*** Opening of Supplied entries ***
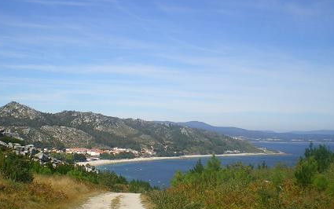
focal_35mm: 50
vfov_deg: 25.7
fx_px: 455
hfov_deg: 40.1
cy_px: 145
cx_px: 135
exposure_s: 1/500
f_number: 4.6
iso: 64
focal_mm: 6.3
*** Close of Supplied entries ***
Work instruction →
Above are the entries; write them out again exactly, omitting the pictures.

Exercise output →
focal_35mm: 50
vfov_deg: 25.7
fx_px: 455
hfov_deg: 40.1
cy_px: 145
cx_px: 135
exposure_s: 1/500
f_number: 4.6
iso: 64
focal_mm: 6.3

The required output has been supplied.